Schlissel G, Meziane M, Narducci D, Hansen AS, Li P (2024) Diffusion barriers imposed by tissue topology shape morphogen gradients. PNAS 2024 Sep 3;121(36):e2400677121. PMID 39190357
This is my most complex paper to date — both technologically and intellectually — and this is the paper I am most proud of. We discovered that Hedgehog gradients form by extracellular diffusion of Hedgehog monomers, which slide along cell membranes and occasionally jump from cell-to-cell. We found that the “jump” probability is sufficient to control the Hedgehog signaling range, suggesting novel biochemical mechanisms that evolution can use to regulate morphogen gradient length scales. To build this model, we developed a novel approach to track single molecules of Hedgehog in reconstituted Hedgehog signaling gradients. This paper disproved several legacy ideas in the Hedgehog signaling field, and unified many ideas about morphogen signaling that were previously thought to be at odds. The paper represents the core work I’ve done as a postdoc.
Schlissel G, Li P (2020) Synthetic Developmental Biology: understanding through reconstitution. Annual Review of Cell and Developmental Biology 2020 36:1, 339-357. PMID 33021822
We reviewed developmental biology literature that used reconstitution as a strategy to probe developmental questions. The literature we surveyed range from classic biochemistry to modern embryoid technologies, connected by a common conceptual reliance on “understanding through reconstitution.”
Schlissel G, Rine J (2019) The nucleosome core particle remembers its position through DNA replication and RNA transcription. PNAS. 116(41):20605-611. PMID 31511420
We established that nucleosomes present at given locus prior to DNA replication re-occupied the exact same locus after DNA replication, suggesting that nucleosomes can store and transmit epigenetic memory.

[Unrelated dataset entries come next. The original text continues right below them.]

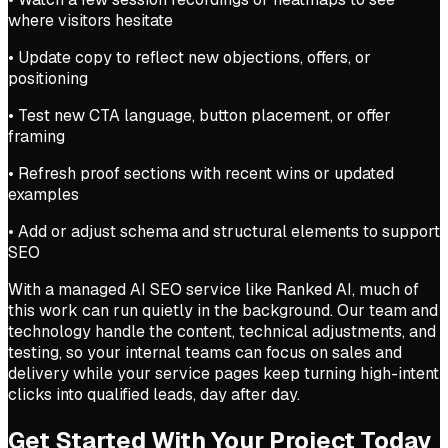
where visitors hesitate
• Update copy to reflect new objections, offers, or
positioning
• Test new CTA language, button placement, or offer
framing
• Refresh proof sections with recent wins or updated
examples
• Add or adjust schema and structural elements to support
SEO
With a managed AI SEO service like Ranked AI, much of
this work can run quietly in the background. Our team and
technology handle the content, technical adjustments, and
testing, so your internal teams can focus on sales and
delivery while your service pages keep turning high-intent
clicks into qualified leads, day after day.
Get Started With Your Project Today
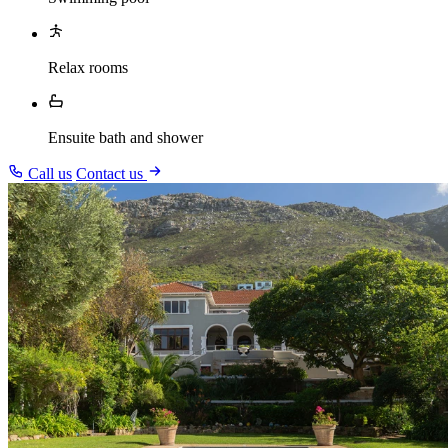
Relax rooms
Ensuite bath and shower
Call us
Contact us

Additionally, this paper established that transcription did not cause nucleosomes to “slide” locally. This work required us to build a novel biotin ligase, which we used to label and track single nucleosomes with unprecedented accuracy. This paper represents my core thesis work during my time at Berkeley.
Commentary –
Henikoff S , Ahmad K. Nucleosomes remember where they were. PNAS.

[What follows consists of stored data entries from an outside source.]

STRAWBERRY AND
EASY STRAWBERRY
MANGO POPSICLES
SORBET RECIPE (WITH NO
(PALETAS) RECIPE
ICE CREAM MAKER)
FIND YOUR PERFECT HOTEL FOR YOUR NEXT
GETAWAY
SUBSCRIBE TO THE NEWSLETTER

Schlissel G*, Kryzanowski MK,* Caudron F, Barral Y, Rine J. 2017. Aggregation of the Whi3 protein, not loss of heterochromatin, causes sterility in old yeast cells. Science. 355(6330):1184- 87. PMID 28302853
This paper established that yeast aging did not correspond to a loss of heterochromatin, in conflict with widely-cited reports in the literature. Furthermore, this work established that protein aggregation was responsible for the canonical observation in the yeast aging field, that old yeast cells do not respond to mating pheromone.
Commentary –
Gitler AD, Jarosz DF. Old moms say, no Sir. Science.

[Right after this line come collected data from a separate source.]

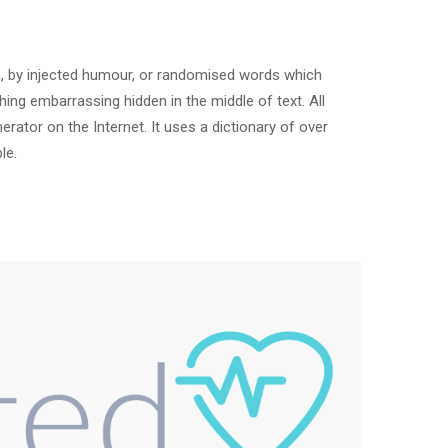
m, by injected humour, or randomised words which
hing embarrassing hidden in the middle of text. All
rator on the Internet. It uses a dictionary of over
le.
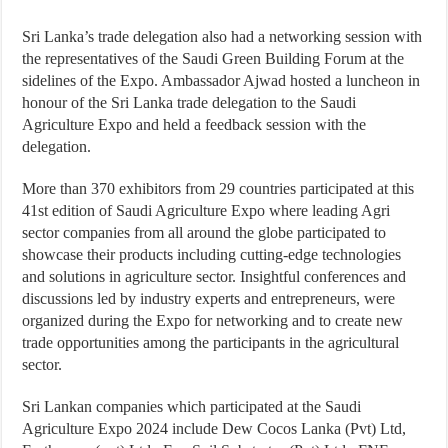
Sri Lanka’s trade delegation also had a networking session with
the representatives of the Saudi Green Building Forum at the
sidelines of the Expo. Ambassador Ajwad hosted a luncheon in
honour of the Sri Lanka trade delegation to the Saudi
Agriculture Expo and held a feedback session with the
delegation.
More than 370 exhibitors from 29 countries participated at this
41st edition of Saudi Agriculture Expo where leading Agri
sector companies from all around the globe participated to
showcase their products including cutting-edge technologies
and solutions in agriculture sector. Insightful conferences and
discussions led by industry experts and entrepreneurs, were
organized during the Expo for networking and to create new
trade opportunities among the participants in the agricultural
sector.
Sri Lankan companies which participated at the Saudi
Agriculture Expo 2024 include Dew Cocos Lanka (Pvt) Ltd,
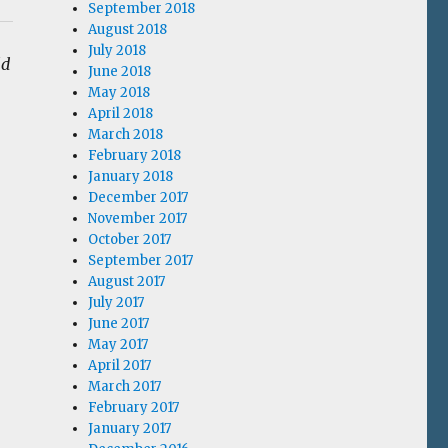
September 2018
August 2018
July 2018
ld
June 2018
May 2018
April 2018
March 2018
February 2018
January 2018
December 2017
November 2017
October 2017
September 2017
August 2017
July 2017
June 2017
May 2017
April 2017
March 2017
February 2017
January 2017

Bothma JP, Garcia HG, Esposito E, Schlissel G, Gregor T, Levine M. 2014. Dynamic regulation of eve stripe 2 expression reveals transcriptional bursts in living Drosophila embryos. PNAS. 111(29):10598-603. PMID 24994903
This paper reported the results of my first graduate rotation, in which we discovered that transcription from the Eve stripe 2 enhancer was “bursty,” and that the Eve stripe 2 pattern is rapidly refined within the first ~25 minutes of the 14th nuclear division cycle. Additionally, this was among the first papers to use MS2/MCP tagging to measure RNA transcription rates in live embryos.